Document extract ::
====
To examine virion morphology, specifically looking for single-cored versus multicored particles, the pelleted particles were analyzed by negative-stain TEM (Fig. 5B). Wild-type SINV and RRV produced spherical particles that were 70 nm in diameter, which is consistent with previous results (7, 66). Although SINV C19S assembled a small number of particles that were similar in size and morphology to wild-type SINV, both SINV C19S and SINV C220S predominantly produced large, pleomorphic particles. The high particle-to-PFU ratios for the SINV E2 Cys mutants and the abundance of capsid over E2 in the pelleted particles (Fig. 5A) suggest that the aberrantly formed virions contain multiple nucleocapsid cores. The morphologies of the SINV C19S and SINV C220S particles were very similar to those of multicored particles observed by Ivanova et al. (19).

TEM analysis revealed that the majority of the particles produced by RRV C22S and RRV C220S were similar in size to those produced by wild-type RRV. The RRV E2 Cys mutants produced a small number of large particles that had irregular morphologies. These findings were consistent with the high particle-to-PFU ratios and the relative amounts of E2 and capsid in the pelleted RRV E2 Cys mutant particles (Fig. 5A).

Host-cell proteins are potentially incorporated into the SINV and RRV E2 Cys mutant particles.During alphavirus assembly, the spikes form hexagonal arrays at the plasma membrane (56). These arrays are thought to serve as the sites for E2 and nucleocapsid core interactions during particle budding. In contrast to other enveloped viruses, alphaviruses do not overtly incorporate host-cell proteins into the released particles (4, 16, 44). It is hypothesized that the lateral spike interactions at the cell surface prevent the incorporation of host-cell proteins into the released particles (56). The Cys mutations in E2 may cause improper spike organization at the plasma membrane. Thus, interactions between E2 and the nucleocapsid core could be disrupted and host-cell proteins may be incorporated into the mutant virions, leading to particles with atypical morphologies (Fig. 5B).
====
Information provided ::
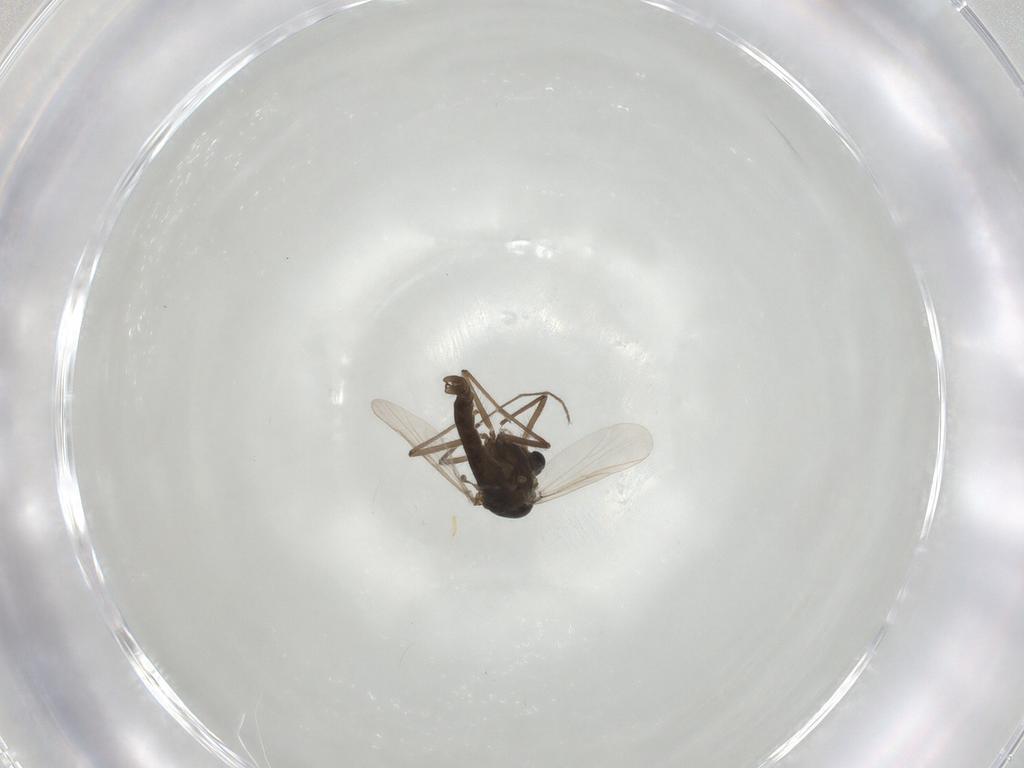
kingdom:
====
Required work ::
(a) Rewrite the passage on alphavirus particle morphology starting at the words "To examine virion" and stopping after "et al. (19).", putting "sedimented" in place of "pelleted".
(b) Write the next part of the passage on alphavirus particle morphology, picking up after its last sentence.

Responses per task ::
(a)
To examine virion morphology, specifically looking for single-cored versus multicored particles, the sedimented particles were analyzed by negative-stain TEM (Fig. 5B). Wild-type SINV and RRV produced spherical particles that were 70 nm in diameter, which is consistent with previous results (7, 66). Although SINV C19S assembled a small number of particles that were similar in size and morphology to wild-type SINV, both SINV C19S and SINV C220S predominantly produced large, pleomorphic particles. The high particle-to-PFU ratios for the SINV E2 Cys mutants and the abundance of capsid over E2 in the sedimented particles (Fig. 5A) suggest that the aberrantly formed virions contain multiple nucleocapsid cores. The morphologies of the SINV C19S and SINV C220S particles were very similar to those of multicored particles observed by Ivanova et al. (19).

(b)
To determine if host protein was present in the E2 Cys mutant particles, we purified [35S]cysteine-methionine-labeled virus using a two-step (27% and 60%) sucrose gradient. Virus was radiolabeled during infection to ensure that only host-cell and viral proteins and not contaminating proteins from the medium or FBS were labeled. Step gradients were used to purify fragile particles that may have been damaged during pelleting through a sucrose cushion. Virus was isolated from the 27% and 60% sucrose interface, the particle number was determined by qRT-PCR, and roughly equal numbers of virions (within 1 log unit) were analyzed by SDS-PAGE (Fig. 6). As expected for wild-type SINV and RRV, only E1/E2 and capsid and no additional proteins were observed in the purified particles. Each of the E2 Cys mutant particles contained proteins in addition to E1/E2 and capsid. These additional proteins may be derived from the host cell, from viral structural polyproteins (E3-E2-6K-E1) that were not properly cleaved or modified during assembly, or from improperly oligomerized viral proteins.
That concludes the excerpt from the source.